**Page excerpt:**
■ ■ ■ ■
The decision whether to buy new equipment or keep running old seems to boil down to three primary factors: professionalism, maintenance and financial benefit.

1) PROFESSIONALISM: Can you make your older equipment appear professional to your customer base? I certainly believe that older equipment that looks good and runs good can convey a professinal image potentially as well as new equipment. But, if you're going to run older equipment, your personal image and that of your employees had better be squeaky clean so your customers' attention is on who's providing the services for them and not on what equipment is being used to support the service. 

I think more important that new or used is the realization that certain types of equipment can draw the attention of the public. When I first ran the only 18" whole tree chipper in my town, people would gather enmasse to watch an entire 40' spruce tree get run through the beast in one piece. Yes, it was brand new but, folks were watching the beast because it was a beast - not because it was pretty. On the other hand, I could draw similar attention with my 6" drum chipper. Besides the obnoxious noise level that would draw out the curiousity in people from 2 miles away, folks just loved to watch branches disappear into the machine in a blink of an eye. Perhaps, they were also curious to see if I or an employee would disappear into it just as quickly (they don't call 'em 'chuck and ducks' for nothing). A 6" disk chipper just doesn't have the same effect on folks. As another example, I get more onlookers when I run my mini skid loader than I do when I run a full-size one. People seem to find the power of the mini intriguing and are always asking me questions about it.

2) MAINTENANCE AND FINANCIAL BENEFIT: What works best mechanically and financially for your business? We're not all mechanics and, regardless of what many members of this list might think, we don't need to be to be in this line of business. I take my older stuff to a local mechanic and having him work on it is still cheaper than buying new equipment in most cases. However, when I consider asset depreciation into the tax picture, it often costs me money in by not trading off the old equipment and buying new that I can claim depreciation on. 

I'll repeat my comments from my previous post - what works for one business isn't necessarily going to work for another. Period! Jazak, running new equipment might work for your business but, you're out of line by insinuating that EVERY business would be better off in the long run by running only newer equipment. You're just as entitled to your opinion as any of us are but none of us can rightly tell another business how to manage his finances. There are too many factors involved with such a decision. If a business doesn't have the income base to support new bank payments and insurance, it could just wind up as another bankruptcy statistic and the owner soon looking for a new line of work with a bad credit record hanging over his head. 

I do agree with you (Jazak) that there are numerous advantages to running new equipment. However, it's important to consider those advantages without dispelling so quickly the advantages of running older equipment. Advising a new business to run only new equipment without knowing his company's financial position could be a highly irresponsible thing to do. I would like to think that we all putting our two cents worth into this forum because we want to learn and want to help other folks learn - not steer them down a path that might be deprimental to them...


----------



## Mr. Firewood (Mar 22, 2007)

lawson's tree s said:


> he's a picture of my 1969 ford f350



wow that is a purdy box on there


----------



## howel07264 (Mar 22, 2007)
■ ■ ■ ■
**Entries:**
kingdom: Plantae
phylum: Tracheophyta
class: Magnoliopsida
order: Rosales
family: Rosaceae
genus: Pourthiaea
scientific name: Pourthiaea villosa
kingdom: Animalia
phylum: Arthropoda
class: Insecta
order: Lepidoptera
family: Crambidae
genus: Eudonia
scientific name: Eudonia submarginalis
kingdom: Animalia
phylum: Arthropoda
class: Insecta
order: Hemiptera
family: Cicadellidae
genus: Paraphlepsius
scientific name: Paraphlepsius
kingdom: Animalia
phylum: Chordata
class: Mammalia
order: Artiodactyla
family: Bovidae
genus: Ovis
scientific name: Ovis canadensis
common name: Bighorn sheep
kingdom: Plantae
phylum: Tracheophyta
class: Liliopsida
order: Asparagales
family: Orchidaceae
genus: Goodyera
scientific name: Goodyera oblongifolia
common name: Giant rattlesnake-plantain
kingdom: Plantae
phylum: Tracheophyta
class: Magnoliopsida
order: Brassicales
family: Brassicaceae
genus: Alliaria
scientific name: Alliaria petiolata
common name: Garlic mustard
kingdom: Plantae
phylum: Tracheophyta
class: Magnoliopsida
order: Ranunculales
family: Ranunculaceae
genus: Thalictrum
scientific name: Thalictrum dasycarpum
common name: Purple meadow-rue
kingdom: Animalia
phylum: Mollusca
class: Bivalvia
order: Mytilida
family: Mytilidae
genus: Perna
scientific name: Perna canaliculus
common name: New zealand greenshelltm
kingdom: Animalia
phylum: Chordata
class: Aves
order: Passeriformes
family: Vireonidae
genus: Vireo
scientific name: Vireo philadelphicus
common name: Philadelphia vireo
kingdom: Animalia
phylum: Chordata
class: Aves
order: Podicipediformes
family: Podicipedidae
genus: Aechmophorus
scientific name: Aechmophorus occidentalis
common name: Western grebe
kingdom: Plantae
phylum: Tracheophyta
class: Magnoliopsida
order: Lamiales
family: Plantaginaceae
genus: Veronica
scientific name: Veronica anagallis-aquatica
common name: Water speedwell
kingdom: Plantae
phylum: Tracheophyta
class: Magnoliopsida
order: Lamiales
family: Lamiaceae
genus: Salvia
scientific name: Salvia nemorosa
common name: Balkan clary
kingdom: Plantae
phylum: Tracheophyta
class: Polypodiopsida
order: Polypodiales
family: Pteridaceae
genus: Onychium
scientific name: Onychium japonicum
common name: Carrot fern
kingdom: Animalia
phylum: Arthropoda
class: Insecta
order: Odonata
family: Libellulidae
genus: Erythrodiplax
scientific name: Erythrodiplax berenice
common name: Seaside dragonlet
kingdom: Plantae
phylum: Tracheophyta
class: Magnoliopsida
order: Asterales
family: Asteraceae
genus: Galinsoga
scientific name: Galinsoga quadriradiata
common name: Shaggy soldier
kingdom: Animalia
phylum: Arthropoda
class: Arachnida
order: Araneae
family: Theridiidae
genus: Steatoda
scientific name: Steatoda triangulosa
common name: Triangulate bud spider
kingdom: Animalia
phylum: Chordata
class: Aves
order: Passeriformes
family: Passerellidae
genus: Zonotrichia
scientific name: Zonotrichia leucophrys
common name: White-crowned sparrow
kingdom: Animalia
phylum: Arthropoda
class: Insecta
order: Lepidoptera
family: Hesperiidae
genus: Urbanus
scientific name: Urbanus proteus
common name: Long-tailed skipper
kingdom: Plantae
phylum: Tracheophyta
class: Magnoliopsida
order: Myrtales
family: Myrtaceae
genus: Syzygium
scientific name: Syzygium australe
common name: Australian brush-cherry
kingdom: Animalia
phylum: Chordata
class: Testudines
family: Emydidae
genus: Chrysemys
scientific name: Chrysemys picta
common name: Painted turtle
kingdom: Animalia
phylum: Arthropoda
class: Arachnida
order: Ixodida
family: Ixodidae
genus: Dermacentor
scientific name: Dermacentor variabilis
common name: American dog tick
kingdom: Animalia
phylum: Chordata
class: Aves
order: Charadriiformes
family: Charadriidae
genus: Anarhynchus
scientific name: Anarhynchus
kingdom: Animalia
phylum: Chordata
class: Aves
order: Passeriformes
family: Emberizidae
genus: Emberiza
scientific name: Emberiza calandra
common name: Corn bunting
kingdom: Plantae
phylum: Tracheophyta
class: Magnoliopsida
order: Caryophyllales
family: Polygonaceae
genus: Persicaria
■ ■ ■ ■
**Directions:**
a – Answer these questions using the equipment thread:
(i) According to the writer, what three primary factors does the decision between new and old equipment come down to?
(ii) What size was the whole tree chipper the writer first ran in town?
(iii) Who does the writer take older equipment to for work on it?
b – Reproduce the part of the equipment thread between "The decision whether" and "and financial benefit.", inclusive.
c – Which machines are named in the equipment thread's paragraph that begins "I think more important"?
The listing plays no part in this work.

**Expected responses:**
a –
(i) Professionalism, maintenance and financial benefit.
(ii) 18 inches.
(iii) A local mechanic.

b –
The decision whether to buy new equipment or keep running old seems to boil down to three primary factors: professionalism, maintenance and financial benefit.

c –
- 18" whole tree chipper
- 6" drum chipper
- 6" disk chipper
- Mini skid loader
- Full-size skid loader